Unterschied von 20 bis 50 Cent
Die österreichischen Gesetze für Geflügelhaltung seien so streng wie nirgends sonst in Europa, so Lukas. "Für importiertes Fleisch gelten diese Gesetze allerdings nicht", ärgert er sich. So darf die Besatzdichte in Österreich in der Masthuhnhaltung maximal 30 Kilogramm pro Quadratmeter betragen, in Polen sind es 42 Kilogramm – ein Wert, der noch den EU-Vorgaben entspricht.
Das Argument des niedrigeren Preises für Fleisch aus dem Ausland will Lukas so nicht stehen lassen. "Der Unterschied ist nicht so groß, wie manche Gastronomiebetriebe tun." Ungefähr ein Drittel höher sei der Preis für österreichisches Hühnerfleisch, so der Obmann. "Bezahlt man für Geflügelfleisch aus dem Ausland vier Euro pro Kilo, sind es in Österreich um die sechs Euro", rechnet er vor. Teilt man das Kilogramm auf fünf Portionen in der Gastronomie auf, entstehe ein Preisunterschied von 20 bis 50 Cent. "Der Preis für Strom und Koch bleibt schließlich gleich, egal woher das Fleisch kommt", so Lukas, der zudem überzeugt ist, dass Konsumentinnen und Konsumenten bereit wären, mehr Geld für heimisches Fleisch auszugeben. "Auch wenn das Gericht dann einen Euro teurer wäre, würde sich das Gericht wahrscheinlich dennoch sogar besser verkaufen."
"Könnte so einfach sein"
Im Ö1-"Morgenjournal" sprach sich Gastronomie-Spartenobmann Mario Pulker gegen eine verpflichtende Herkunftsangabe in Restaurants aus, jedem Betrieb müsse die Entscheidung selbst überlassen sein. Eine Meinung, die Lukas nicht teilt. "Es könnte so einfach sein. Bei der verpflichtenden Angabe der Allergene beschwert sich auch niemand, diese Gegenwehr erweckt nur den Eindruck, dass Betriebe etwas zu verheimlichen haben." Als Paradebeispiel nennt Lukas den Penzinghof in Tirol, der in der Speisekarte auch die Bauern vorstellt, von denen die Produkte stammen.
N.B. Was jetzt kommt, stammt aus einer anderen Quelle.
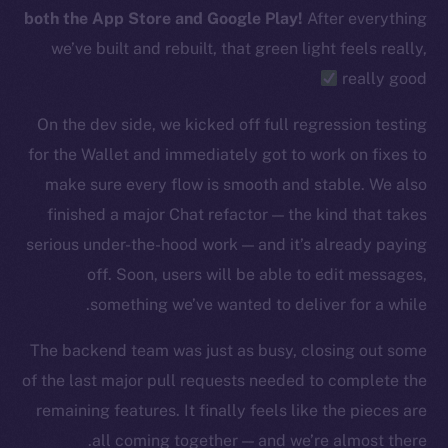
Telegram
both the App Store and Google Play!
After everything
Twitter
we’ve built and rebuilt, that green light feels really,
Facebook
really good
Instagram
LinkedIn
On the dev side, we kicked off full regression testing
TikTok
for the Wallet and immediately got to work on fixes to
YouTube
make sure every flow is smooth and stable. We also
Reddit
finished a major Chat refactor — the kind that takes
serious under-the-hood work — and it’s already paying
Ecosystem
Startup Program
off. Soon, users will be able to edit messages,
Frostbyte
something we’ve wanted to deliver for a while.
Team
The backend team was just as busy, closing out some
Token networks
of the last major pull requests needed to complete the
Binance Smart Chain
remaining features. It finally feels like the pieces are
all coming together — and we’re almost there.
Token Explorer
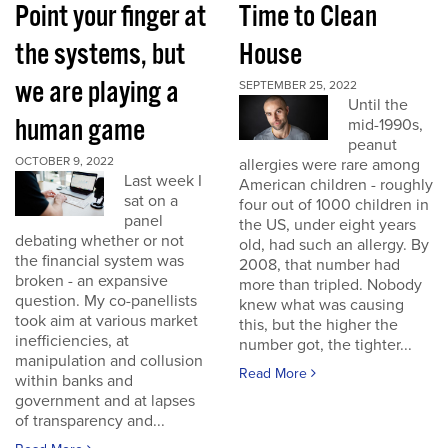
Point your finger at
Time to Clean
the systems, but
House
we are playing a
SEPTEMBER 25, 2022
Until the
human game
mid-1990s,
peanut
OCTOBER 9, 2022
allergies were rare among
Last week I
American children - roughly
sat on a
four out of 1000 children in
panel
the US, under eight years
debating whether or not
old, had such an allergy. By
the financial system was
2008, that number had
broken - an expansive
more than tripled. Nobody
question. My co-panellists
knew what was causing
took aim at various market
this, but the higher the
inefficiencies, at
number got, the tighter...
manipulation and collusion
Read More
within banks and
government and at lapses
of transparency and...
Ab 1. September 2023 gilt vorerst nur in der Systemgastronomie eine Kennzeichnungspflicht des Herkunftslandes. "Es ist ein kleiner Schritt in die richtige Richtung, aber nicht, was wir uns vorgestellt haben", sagt Lukas.
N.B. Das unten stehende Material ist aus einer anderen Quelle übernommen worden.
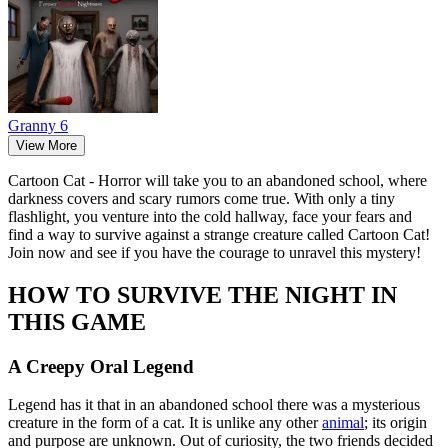
Granny 6
View More
Cartoon Cat - Horror will take you to an abandoned school, where
darkness covers and scary rumors come true. With only a tiny
flashlight, you venture into the cold hallway, face your fears and
find a way to survive against a strange creature called Cartoon Cat!
Join now and see if you have the courage to unravel this mystery!
HOW TO SURVIVE THE NIGHT IN
THIS GAME
A Creepy Oral Legend
Legend has it that in an abandoned school there was a mysterious
creature in the form of a cat. It is unlike any other
animal
; its origin
and purpose are unknown. Out of curiosity, the two friends decided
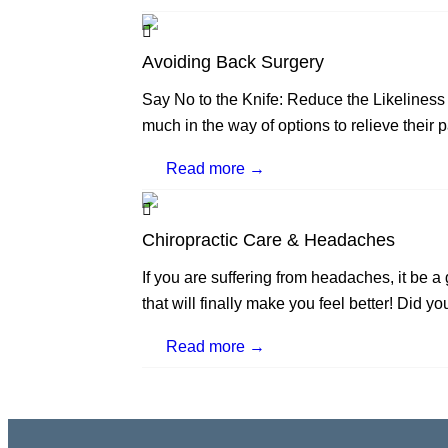
Avoiding Back Surgery
Say No to the Knife: Reduce the Likeliness
much in the way of options to relieve their p
Read more →
Chiropractic Care & Headaches
If you are suffering from headaches, it be 
that will finally make you feel better! Did yo
Read more →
Dass Österreich alleine den Bedarf nicht abdecken könne, bestreitet der Obmann der österreichischen Geflügelwirtschaft. "Wir exportieren derzeit 40 Prozent unserer Biomasthühner nach Deutschland, weil dort keine oder wenige Biomastbetriebe verfügbar sind. Würde bei uns mehr gebraucht werden, würden diese Hühner auch in Österreich bleiben." Zudem könne binnen weniger Monate die Produktion um zehn Prozent hochgefahren werden, sagt er. "Wir schöpfen unsere Kapazitäten im Moment nicht aus und haben viel Leerstehzeit in den Mastbetrieben. Wir könnten also ohne Weiteres mehr produzieren, ohne das Tierwohl dabei einzuschränken."
Maßnahmen gesetzt
Dass die heimische Geflügelindustrie nach dem Skandal in einem südoststeirischen Mastbetrieb Ende 2022 an Vertrauen eingebüßt hat, sieht Lukas nicht. "Laut der Rückmeldung des Handels wurde seitdem gleich viel heimisches Fleisch verkauft." Zudem seien in den vergangenen Monaten dementsprechende Maßnahmen, unter anderem Schulungen für Geflügelbauern, gesetzt worden. "Ich bin auch immer noch in Kontakt mit dem VGT (Anm. der Redaktion: Verein gegen Tierfabriken), der die Bilder damals veröffentlicht hat. Sollte so etwas noch einmal vorkommen, nehme ich den Betrieben höchstpersönlich jedes einzelne Siegel weg."